(O que se pede) Dê continuidade ao trecho citado sobre as eleições americanas, começando logo após a última frase apresentada.

(Trecho citado)
- - - - -

Sejam bem-vindos a mais uma Carta do Condado! A Encíclica mais esperada do Condado da Faria Lima, sua dose semanal de conhecimento com umas pitadas de humor mais umas pitadas de finanças.
Na Carta deste final de semana, adicionamos mais uma pitada de pimenta, para combinar com o clima que vai se formando em um horizonte não tão distante: as eleições americanas e uma provável volta de Donald Trump à presidência dos Estados Unidos da América. Bem, ao menos é isso o que apostam os mais altos especialistas no tema.
Mas o amigo ou amiga que nos lê já se perguntou qual o impacto que têm as eleições americanas para o resto do mundo?

- - - - -

(Material fornecido)
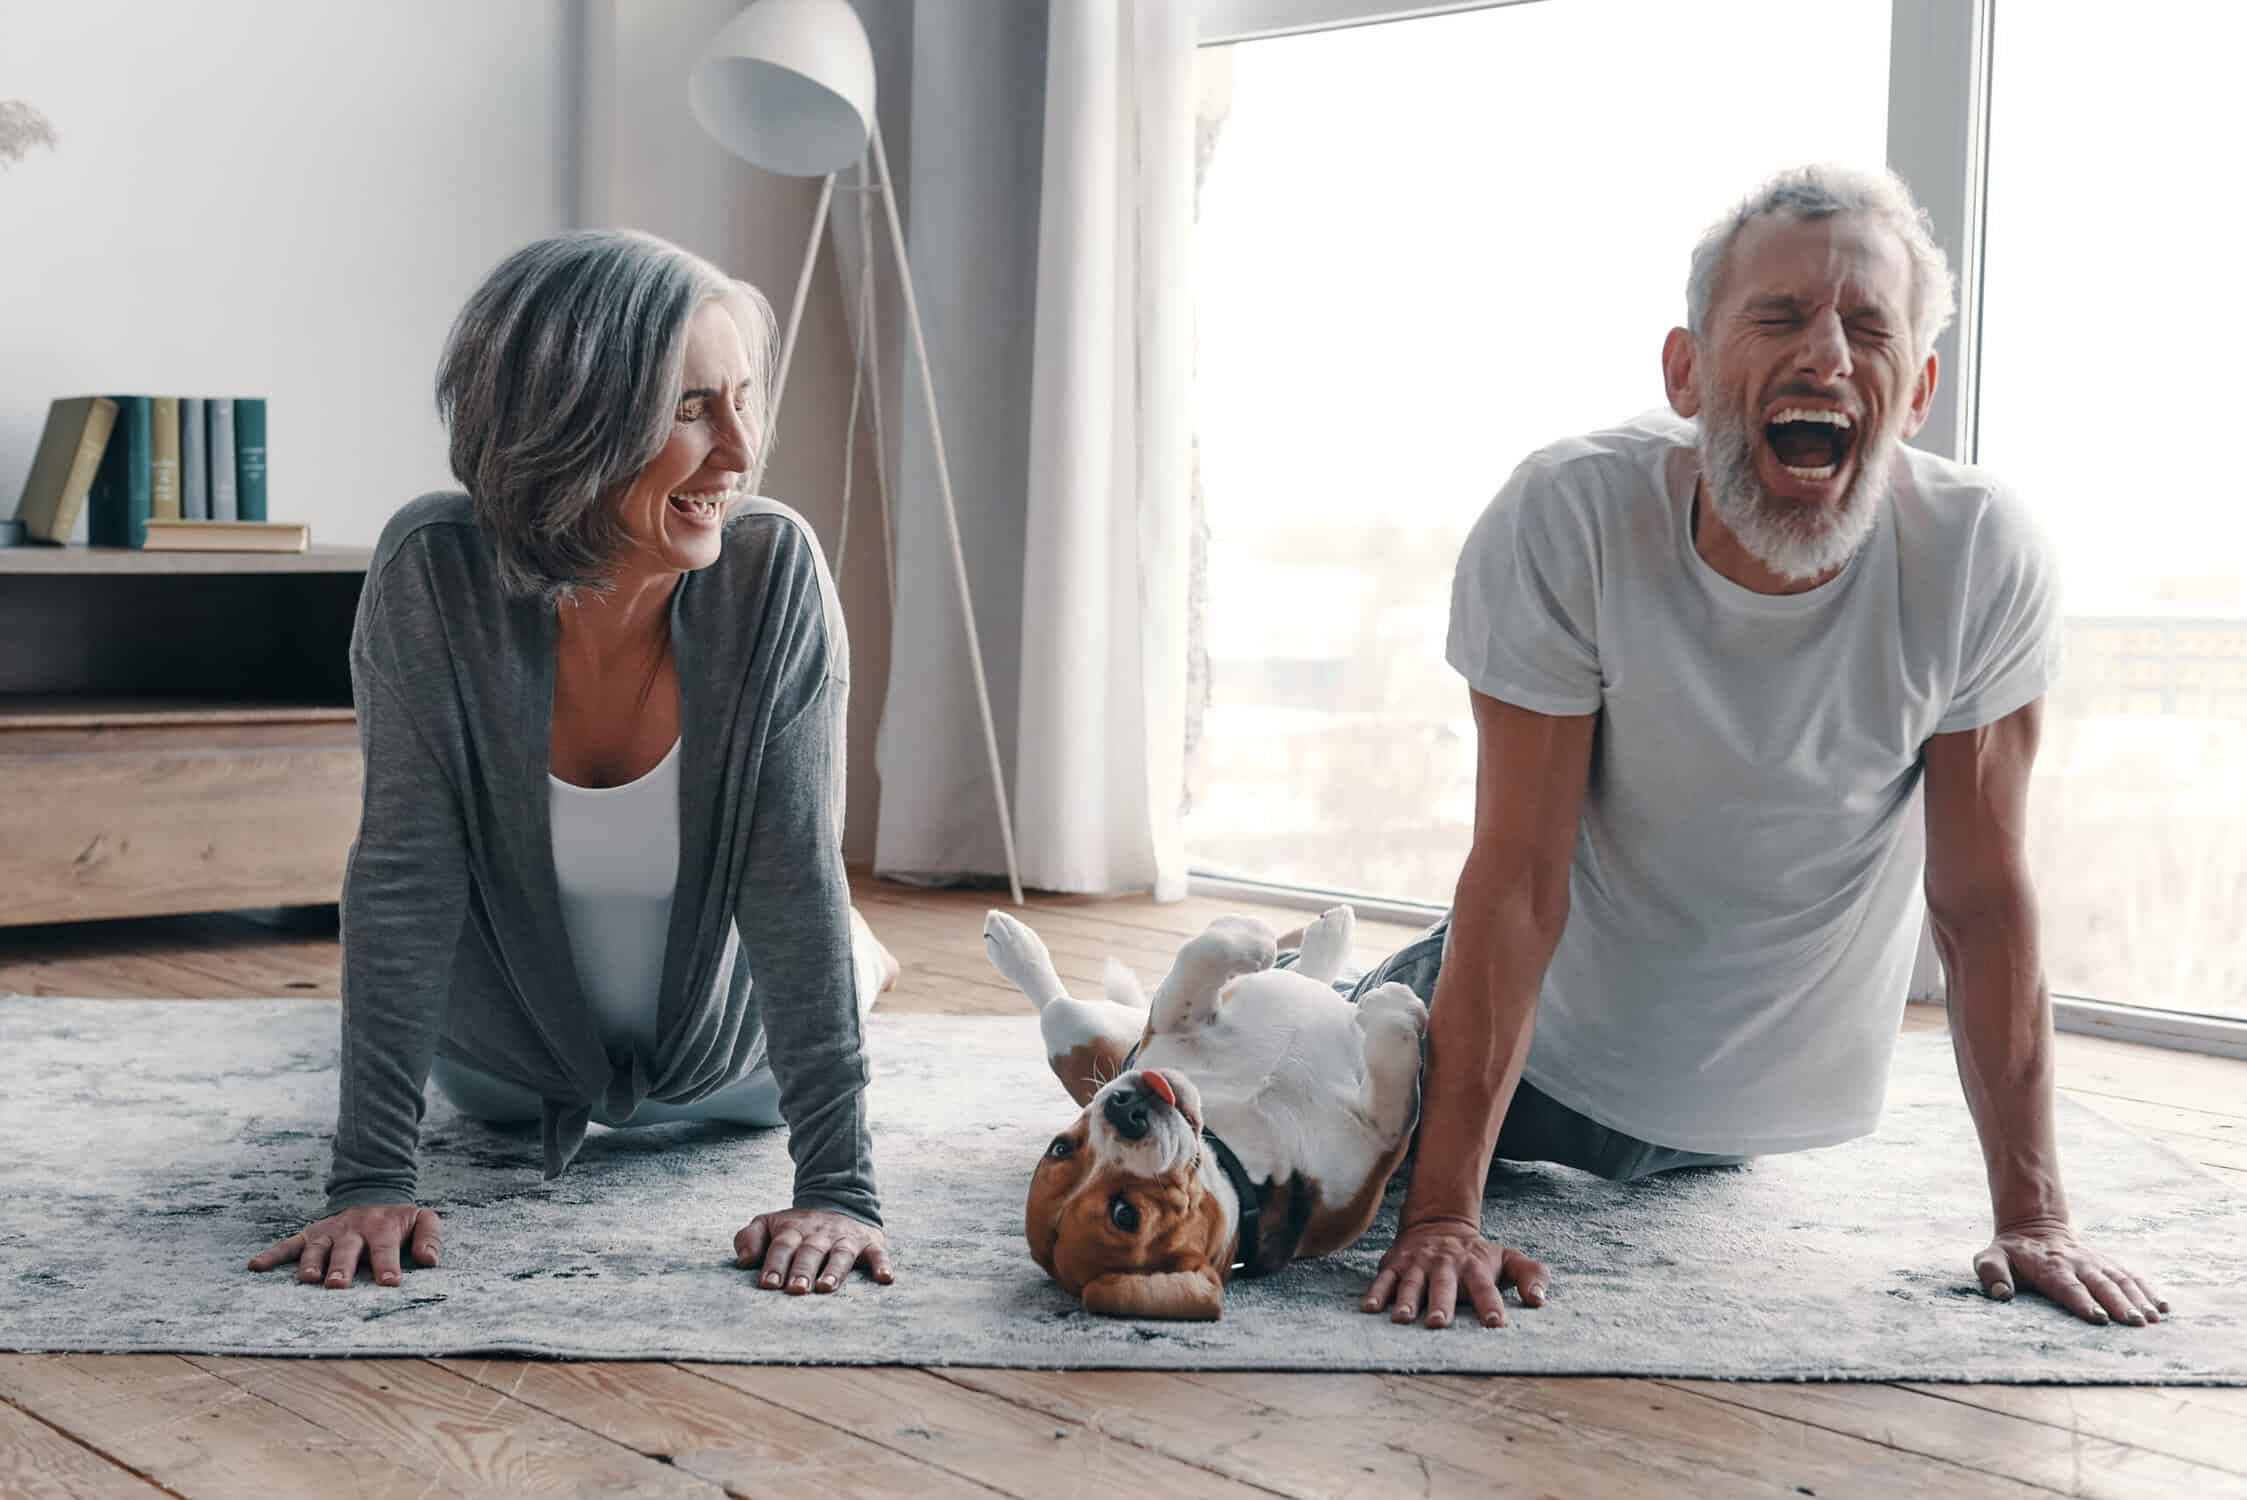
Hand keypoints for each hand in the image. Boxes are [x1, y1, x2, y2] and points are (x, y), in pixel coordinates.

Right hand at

- - - - -

(Resposta)
Pax Americana. Você já deve ter ouvido esse termo - se não, certifique-se de melhorar suas fontes. Trata-se da supremacia dos Estados Unidos da América nos mais diversos setores: econômico, cultural, político, militar... Mesmo os mais velhos de hoje devem ter poucas recordações de como o mundo era sem a influência americana nos filmes, no modo de vida, na cultura e no bolso. Não tem como: o exército americano funciona como polícia mundial, o que Hollywood quer que seja tendência vira tendência, e Wall Street tem poder de definir os rumos dos mercados globais.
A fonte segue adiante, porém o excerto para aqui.